Well.......this book does an excellent job of identifying the problem: our knowledge representation methods are weak. Where I fault this book is that it doesn't present a solution to the problem it identifies. Statistical parsing has absolutely no hope of helping out with the knowledge representation problem. Say curent statistical parsers were more than 90% accurate--say they were 100% accurate, i.e. we can parse any dang sentence. The knowledge representation problem remains. A simple example: given the two sentences "There are three chickens. Every chicken has two legs." Can you write a program which can answer the question "How many legs are there?" Does statistical parsing help? Parsing each of those sentences is no problem, even for the nonstatistical parsers available in 1993. There is no syntactic ambiguity at all, but even if you have the correct parse trees, those two sentences bristle with semantic difficulties. How do we represent the plurals? (three chickens, two legs). How do we know that "each chicken" ranges over the the chickens described by "three chickens?" How do go from parse trees to the multiplication problem "3 chickens times 2 legs per chicken" to yield the desired answer "6 legs?" It seems to me that although millions of dollars and millions of person-hours have been spent in NLP in the 13 years since this book was published, almost no effort has gone into answering these sorts of semantic problems--the problems which this book so eloquently identifies as what is holding up NLP research.

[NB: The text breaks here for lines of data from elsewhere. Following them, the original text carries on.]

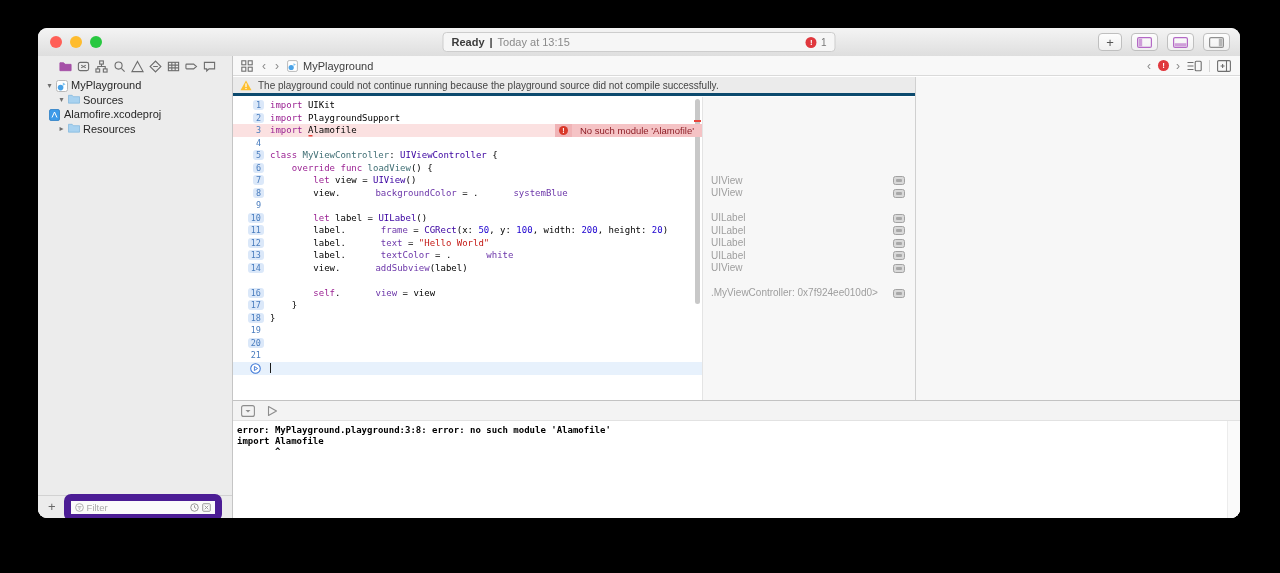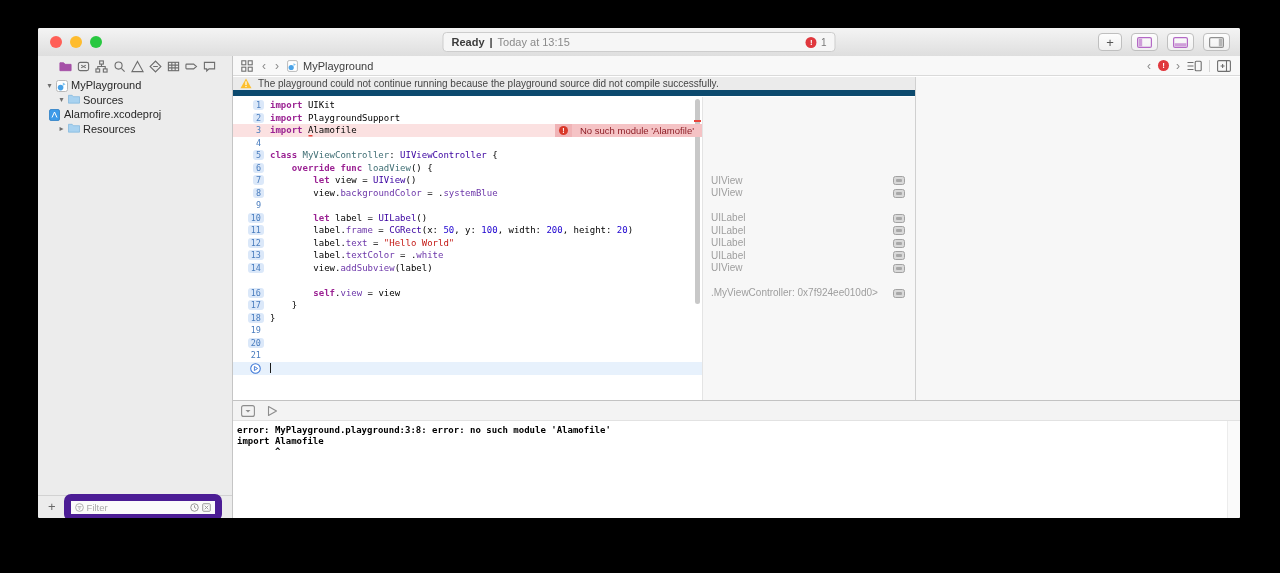--- a/index.html
+++ b/index.html
@@ -1,18 +1,18 @@
 <!DOCTYPE html>
 <html><head>
 <meta charset="utf-8">
 <style>
   html,body{margin:0;padding:0;background:#000;width:1280px;height:573px;overflow:hidden;
     font-family:"Liberation Sans",sans-serif;-webkit-font-smoothing:antialiased;}
   #window{position:absolute;left:38px;top:28px;width:1202px;height:490px;background:#ececec;
-    border-radius:2px;overflow:hidden;box-shadow:0 0 0 1px rgba(0,0,0,.4);}
+    border-radius:9px;overflow:hidden;box-shadow:0 0 0 1px rgba(0,0,0,.4);}
   
   #titlebar{position:absolute;left:0;top:0;width:100%;height:28px;
     background:linear-gradient(#f4f4f4,#dedede);border-bottom:1px solid #c2c2c2;}
   .tl{position:absolute;top:8px;width:12px;height:12px;border-radius:50%;}
   #tl-close{left:12px;background:#ff5f57;}#tl-min{left:32px;background:#febc2e;}#tl-zoom{left:52px;background:#28c840;}
   #statuspill{position:absolute;left:50%;transform:translateX(-50%);top:4px;width:393px;height:20px;
     background:#f6f6f6;border:1px solid #cdcdcd;border-radius:4px;display:flex;align-items:center;
     font-size:11px;padding:0 8px;box-sizing:border-box;}
   #statuspill .ready{font-weight:bold;color:#3c3c3c;}
   #statuspill .sep{font-weight:bold;color:#3c3c3c;margin:0 5px;}
@@ -46,33 +46,33 @@
   #main{position:absolute;left:195px;top:28px;width:1007px;height:462px;background:#fff;}
   #jumpbar{position:absolute;left:0;top:0;width:100%;height:20px;background:#f8f8f8;
     border-bottom:1px solid #dadada;display:flex;align-items:center;font-size:11px;color:#3d3d3d;box-sizing:border-box;}
   #jumpbar .jicon{display:inline-flex;margin-left:8px;}
   .chev{color:#8a8a8a;font-size:12px;margin-left:9px;}
   #jump-file-icon{margin-left:11px;margin-right:5px;}
   #jump-right{margin-left:auto;display:flex;align-items:center;gap:7px;padding-right:9px;color:#8a8a8a;}
   #jump-right .vsep{width:1px;height:12px;background:#d4d4d4;}
   
   #banner{position:absolute;left:0;top:21px;width:682px;height:19px;background:#ebebeb;
-    border-bottom:6px solid #0c4a6e;display:flex;align-items:center;font-size:10px;color:#454545;box-sizing:border-box;}
+    border-bottom:3px solid #0c4a6e;display:flex;align-items:center;font-size:10px;color:#454545;box-sizing:border-box;}
   #banner .wicon{margin:0 6px 0 7px;display:inline-flex;}
   
   #codepane{position:absolute;left:0;top:41px;width:469px;height:303px;background:#fff;overflow:hidden;}
   .cl{position:absolute;left:0;right:0;height:12.5px;}
   .cl.err{background:#fbe1e1;}
   .ln{position:absolute;left:0;top:0;width:31px;text-align:right;font-family:"DejaVu Sans Mono",monospace;
     font-size:8.5px;line-height:12.5px;color:#4a7dbe;}
   .ln i{font-style:normal;padding:0 3px;border-radius:3px;}
   .ln i.has{background:#dbe8f9;}
   .lc{position:absolute;left:37px;top:0;white-space:pre;font-family:"DejaVu Sans Mono",monospace;
     font-size:9px;line-height:12.5px;color:#000;}
-  .tk{color:#9b2393;font-weight:bold;text-align:right;}.tt{color:#3900a0;}.tp{color:#3f6e74;}.tm{color:#6c36a9;}
+  .tk{color:#9b2393;font-weight:normal;text-align:right;}.tt{color:#3900a0;}.tp{color:#3f6e74;}.tm{color:#6c36a9;margin-left:35px;}
   .tn{color:#1c00cf;}.ts{color:#c41a16;}.td{color:#000;}
   .tu{color:#000;box-shadow:0 2px 0 -0.5px #e8453c;}
   .errchip{position:absolute;right:0;top:0;height:12.5px;display:flex;align-items:stretch;}
   .errchip .dseg{width:17px;background:#f0b3b6;display:flex;align-items:center;justify-content:center;}
   .errchip .dseg .errdot{width:9px;height:9px;font-size:7px;line-height:9px;background:#d93829;}
   .errchip .etext{background:#f5c3c5;color:#8d1e26;font-size:9.5px;display:flex;align-items:center;padding:0 8px;}
   #playrow{position:absolute;left:0;right:0;height:13px;background:#e7f1fc;}
   #playrow .cursor{position:absolute;left:37px;top:1.5px;width:1px;height:10px;background:#1a1a1a;}
   #playrow .pbtn{position:absolute;left:17px;top:1px;display:inline-flex;}
   #code-scrollbar{position:absolute;right:1px;top:2px;width:7px;height:299px;}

13 years is a long time. I've gone from a young and good-looking grad student to a bald 40-year old since this book was published, and I do believe that this whole endeavor of inducing statistical grammars from corpora is also showing its age. 13 years is longer than we gave to neural networks or to unification grammars to prove their worth. Its time for a new paradigm.
And I can't think of anybody better than Dr. Charniak to once again show us the way! How I would love to see another slim little book from him--another slim little book which will change the way NLP is done for years to come!